Industrial sector jobs

Chemistry industrial sector jobs

The above pie chart shows the break down of advertisement within the industrial sector. As can be seen the steel and mining sector is by far the largest employer. This is a reflection of the importance of mining to South Africa. Chemists are required to analyse samples to determine the mineral composition, certify purity of extracted metals as well as develop new methods for improving the extraction of South Africa’s mineral wealth.

The next largest advertiser is the polymer industry which includes the plastics industry (both raw material and finished product manufacture), the rubber and tyre industry, the cable industry, the paint industry and the plastic coatings industry. Take a look at the inside of a cool drink or beer can. Chemists are needed to develop new products as well as certify the quality of existing products.

Sasol as well as the petrol companies remain big employers in the Fuel and Solvents sector. Note, however, that Sasol is a very diverse company and one of the largest employers in the South African chemical industry. Thus their advertisements are not restricted to the Fuel sector but include mining, polymers and some speciality sectors.

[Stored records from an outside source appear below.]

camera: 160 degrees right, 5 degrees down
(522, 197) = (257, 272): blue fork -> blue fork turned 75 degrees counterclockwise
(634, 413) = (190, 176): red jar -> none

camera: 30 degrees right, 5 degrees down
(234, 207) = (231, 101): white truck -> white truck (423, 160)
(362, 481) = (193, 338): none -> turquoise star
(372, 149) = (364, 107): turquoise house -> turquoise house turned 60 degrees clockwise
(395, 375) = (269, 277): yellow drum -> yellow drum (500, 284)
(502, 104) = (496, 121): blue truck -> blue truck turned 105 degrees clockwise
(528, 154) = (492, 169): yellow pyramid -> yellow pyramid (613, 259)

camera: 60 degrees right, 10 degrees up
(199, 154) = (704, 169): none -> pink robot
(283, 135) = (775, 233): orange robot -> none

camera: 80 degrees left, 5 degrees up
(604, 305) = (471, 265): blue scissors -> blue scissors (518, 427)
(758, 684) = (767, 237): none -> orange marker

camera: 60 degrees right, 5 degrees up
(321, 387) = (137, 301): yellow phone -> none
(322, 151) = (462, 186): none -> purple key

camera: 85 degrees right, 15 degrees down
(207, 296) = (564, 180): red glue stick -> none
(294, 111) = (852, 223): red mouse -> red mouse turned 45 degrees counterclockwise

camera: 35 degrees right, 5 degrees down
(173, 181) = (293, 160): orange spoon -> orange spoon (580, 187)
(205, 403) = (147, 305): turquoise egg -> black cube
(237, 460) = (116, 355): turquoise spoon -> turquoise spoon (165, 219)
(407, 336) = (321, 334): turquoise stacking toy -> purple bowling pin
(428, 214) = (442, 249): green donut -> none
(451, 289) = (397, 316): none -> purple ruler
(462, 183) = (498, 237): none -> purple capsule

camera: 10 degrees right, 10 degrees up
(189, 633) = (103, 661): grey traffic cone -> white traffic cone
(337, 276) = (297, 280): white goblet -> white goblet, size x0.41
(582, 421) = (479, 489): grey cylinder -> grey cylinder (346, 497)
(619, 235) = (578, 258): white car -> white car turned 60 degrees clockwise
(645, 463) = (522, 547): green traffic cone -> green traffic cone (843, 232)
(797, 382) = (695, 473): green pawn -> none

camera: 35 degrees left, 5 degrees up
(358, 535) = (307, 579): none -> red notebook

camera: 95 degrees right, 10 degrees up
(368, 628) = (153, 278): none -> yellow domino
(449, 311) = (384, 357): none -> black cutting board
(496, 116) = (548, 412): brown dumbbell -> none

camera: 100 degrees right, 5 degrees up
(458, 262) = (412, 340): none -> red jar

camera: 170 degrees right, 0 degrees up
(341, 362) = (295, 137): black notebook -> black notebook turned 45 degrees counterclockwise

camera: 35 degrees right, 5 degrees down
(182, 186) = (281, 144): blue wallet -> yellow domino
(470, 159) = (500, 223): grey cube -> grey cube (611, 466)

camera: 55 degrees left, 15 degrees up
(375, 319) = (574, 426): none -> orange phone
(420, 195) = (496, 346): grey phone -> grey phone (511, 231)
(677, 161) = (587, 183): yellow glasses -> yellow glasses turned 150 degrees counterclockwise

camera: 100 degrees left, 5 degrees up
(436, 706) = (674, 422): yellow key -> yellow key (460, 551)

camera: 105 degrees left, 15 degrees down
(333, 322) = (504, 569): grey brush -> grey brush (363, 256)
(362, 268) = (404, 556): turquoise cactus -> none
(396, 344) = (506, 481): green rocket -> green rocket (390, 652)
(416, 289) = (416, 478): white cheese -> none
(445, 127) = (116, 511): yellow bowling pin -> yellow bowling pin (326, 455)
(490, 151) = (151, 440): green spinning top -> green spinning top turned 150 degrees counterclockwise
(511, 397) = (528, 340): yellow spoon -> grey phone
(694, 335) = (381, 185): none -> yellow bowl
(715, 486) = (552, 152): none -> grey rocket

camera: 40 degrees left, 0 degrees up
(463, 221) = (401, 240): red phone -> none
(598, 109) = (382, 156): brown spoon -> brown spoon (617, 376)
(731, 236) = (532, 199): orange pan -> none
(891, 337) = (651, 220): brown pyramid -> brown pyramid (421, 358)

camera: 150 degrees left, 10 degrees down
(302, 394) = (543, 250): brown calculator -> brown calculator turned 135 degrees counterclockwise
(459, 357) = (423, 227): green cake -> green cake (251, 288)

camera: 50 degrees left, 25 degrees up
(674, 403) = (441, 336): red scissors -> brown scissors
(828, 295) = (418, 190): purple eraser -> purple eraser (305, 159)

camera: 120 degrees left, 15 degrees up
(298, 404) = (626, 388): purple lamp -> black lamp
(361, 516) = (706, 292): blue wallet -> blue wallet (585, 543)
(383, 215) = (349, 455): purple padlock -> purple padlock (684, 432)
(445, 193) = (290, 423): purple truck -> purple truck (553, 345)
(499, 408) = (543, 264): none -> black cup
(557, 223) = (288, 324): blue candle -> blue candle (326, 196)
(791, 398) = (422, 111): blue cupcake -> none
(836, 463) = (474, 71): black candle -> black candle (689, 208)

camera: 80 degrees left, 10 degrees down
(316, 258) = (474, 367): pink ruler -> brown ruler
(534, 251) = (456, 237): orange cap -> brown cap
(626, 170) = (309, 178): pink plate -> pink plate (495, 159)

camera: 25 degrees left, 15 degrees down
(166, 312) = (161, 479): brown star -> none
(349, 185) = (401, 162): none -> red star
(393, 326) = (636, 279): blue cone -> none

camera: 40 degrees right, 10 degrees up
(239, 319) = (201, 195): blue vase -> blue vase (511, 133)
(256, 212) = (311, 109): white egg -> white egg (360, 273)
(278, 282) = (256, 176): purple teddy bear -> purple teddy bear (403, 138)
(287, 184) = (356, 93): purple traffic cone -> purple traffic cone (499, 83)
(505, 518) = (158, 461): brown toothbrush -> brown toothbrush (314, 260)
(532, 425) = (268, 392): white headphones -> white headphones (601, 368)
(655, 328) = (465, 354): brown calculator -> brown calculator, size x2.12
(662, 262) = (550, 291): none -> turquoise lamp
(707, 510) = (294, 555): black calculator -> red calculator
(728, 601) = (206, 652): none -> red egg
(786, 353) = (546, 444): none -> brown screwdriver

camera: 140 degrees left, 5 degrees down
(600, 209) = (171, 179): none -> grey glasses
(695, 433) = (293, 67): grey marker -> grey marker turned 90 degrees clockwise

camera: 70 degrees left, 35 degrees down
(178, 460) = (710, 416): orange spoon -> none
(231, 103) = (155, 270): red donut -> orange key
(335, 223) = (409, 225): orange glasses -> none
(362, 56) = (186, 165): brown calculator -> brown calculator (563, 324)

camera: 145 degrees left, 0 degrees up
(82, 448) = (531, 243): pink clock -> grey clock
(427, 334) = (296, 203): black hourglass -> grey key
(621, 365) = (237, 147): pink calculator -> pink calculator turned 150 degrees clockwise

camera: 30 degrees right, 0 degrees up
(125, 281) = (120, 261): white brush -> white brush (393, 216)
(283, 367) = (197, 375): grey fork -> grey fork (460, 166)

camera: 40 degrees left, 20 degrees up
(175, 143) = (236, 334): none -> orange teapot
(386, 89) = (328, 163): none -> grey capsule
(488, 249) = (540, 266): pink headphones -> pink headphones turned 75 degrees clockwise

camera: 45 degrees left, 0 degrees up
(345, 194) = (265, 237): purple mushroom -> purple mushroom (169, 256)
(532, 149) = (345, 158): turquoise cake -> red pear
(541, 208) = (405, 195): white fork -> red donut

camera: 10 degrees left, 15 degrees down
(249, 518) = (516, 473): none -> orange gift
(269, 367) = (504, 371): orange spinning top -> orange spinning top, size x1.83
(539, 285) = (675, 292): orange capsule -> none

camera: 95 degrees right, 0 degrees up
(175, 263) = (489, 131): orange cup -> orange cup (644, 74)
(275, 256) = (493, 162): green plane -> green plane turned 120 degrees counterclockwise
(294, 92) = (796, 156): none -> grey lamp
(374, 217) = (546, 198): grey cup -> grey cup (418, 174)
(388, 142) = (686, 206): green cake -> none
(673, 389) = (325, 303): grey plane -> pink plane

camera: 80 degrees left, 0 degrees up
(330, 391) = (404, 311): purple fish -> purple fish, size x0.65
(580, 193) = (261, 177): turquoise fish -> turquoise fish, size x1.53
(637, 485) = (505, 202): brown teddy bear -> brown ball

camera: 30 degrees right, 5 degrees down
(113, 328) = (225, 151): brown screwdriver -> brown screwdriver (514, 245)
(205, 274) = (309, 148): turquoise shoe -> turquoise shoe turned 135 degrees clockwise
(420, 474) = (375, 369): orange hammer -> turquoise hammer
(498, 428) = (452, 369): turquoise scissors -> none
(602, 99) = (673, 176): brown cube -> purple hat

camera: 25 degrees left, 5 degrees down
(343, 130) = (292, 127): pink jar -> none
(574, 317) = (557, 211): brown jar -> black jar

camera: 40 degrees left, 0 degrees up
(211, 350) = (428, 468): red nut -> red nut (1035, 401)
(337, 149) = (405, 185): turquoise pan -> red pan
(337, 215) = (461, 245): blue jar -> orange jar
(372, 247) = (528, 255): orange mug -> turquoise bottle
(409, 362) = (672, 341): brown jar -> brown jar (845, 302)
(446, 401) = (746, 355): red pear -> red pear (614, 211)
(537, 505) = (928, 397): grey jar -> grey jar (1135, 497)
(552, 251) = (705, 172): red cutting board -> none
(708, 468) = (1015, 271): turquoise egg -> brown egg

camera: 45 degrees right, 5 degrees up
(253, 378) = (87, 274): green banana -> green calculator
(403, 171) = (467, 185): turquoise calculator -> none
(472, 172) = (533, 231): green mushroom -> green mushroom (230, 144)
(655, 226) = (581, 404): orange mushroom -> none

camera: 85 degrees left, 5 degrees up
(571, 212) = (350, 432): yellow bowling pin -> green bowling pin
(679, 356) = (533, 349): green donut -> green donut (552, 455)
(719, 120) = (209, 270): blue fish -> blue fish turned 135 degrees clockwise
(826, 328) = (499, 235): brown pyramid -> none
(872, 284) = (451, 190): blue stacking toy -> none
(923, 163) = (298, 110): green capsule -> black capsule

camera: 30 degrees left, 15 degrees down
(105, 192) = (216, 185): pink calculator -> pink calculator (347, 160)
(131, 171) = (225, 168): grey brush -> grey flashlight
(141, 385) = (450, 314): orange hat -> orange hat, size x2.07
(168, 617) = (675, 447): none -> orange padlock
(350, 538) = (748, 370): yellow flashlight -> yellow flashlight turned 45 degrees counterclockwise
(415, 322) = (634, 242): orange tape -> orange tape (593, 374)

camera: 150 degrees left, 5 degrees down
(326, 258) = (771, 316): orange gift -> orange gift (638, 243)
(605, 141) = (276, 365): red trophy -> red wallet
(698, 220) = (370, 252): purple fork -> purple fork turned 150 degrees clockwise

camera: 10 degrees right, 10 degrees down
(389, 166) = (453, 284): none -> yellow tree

Because environmental concerns are very important today, the water suppliers (e.g. Rand Water and Umgeni Water) are also big employers. They require well-trained chemists to assure the quality of South Africa’s drinking water. Chemists are also at the forefront of tackling South Africa’s waste disposal problems while others may be found providing analytical services for environmental consulting companies.

As South Africa’s economy grows, the local manufacture of pharmaceutical products will increase. Chemists will always be required to analyse the quality of the product as well as develop synthetic routes to new drugs that come onto the market. Employment is provided in this sector in Port Elizabeth, Cape Town and Gauteng.

Personal goods include the beverage industry (4 jobs), the food and flavourants industry (4), and the cosmetics and perfume industry (4). Again chemists are called upon to be involved in the manufacture and quality control of these products.

The other section includes all the speciality sectors that have not been included above. The list below shows the diversity of employment opportunities that are available to chemists: ink industry, pulp and paper industry, packaging, agricultural chemicals (pesticides and fertilizers), catalyst industry, explosives, leather goods, equipment supply and the patent attorney profession.

Across the industrial sector chemists fulfill a range of functions. Some are employed in managerial positions (and not just as managers of chemists), many are analysts who are concerned with quality control, others are technical sales representatives who required detailed understanding of the products they are selling while others will be involved with the synthesis and ultimate industrial manufacture of the chemicals on which the economies of the world are built.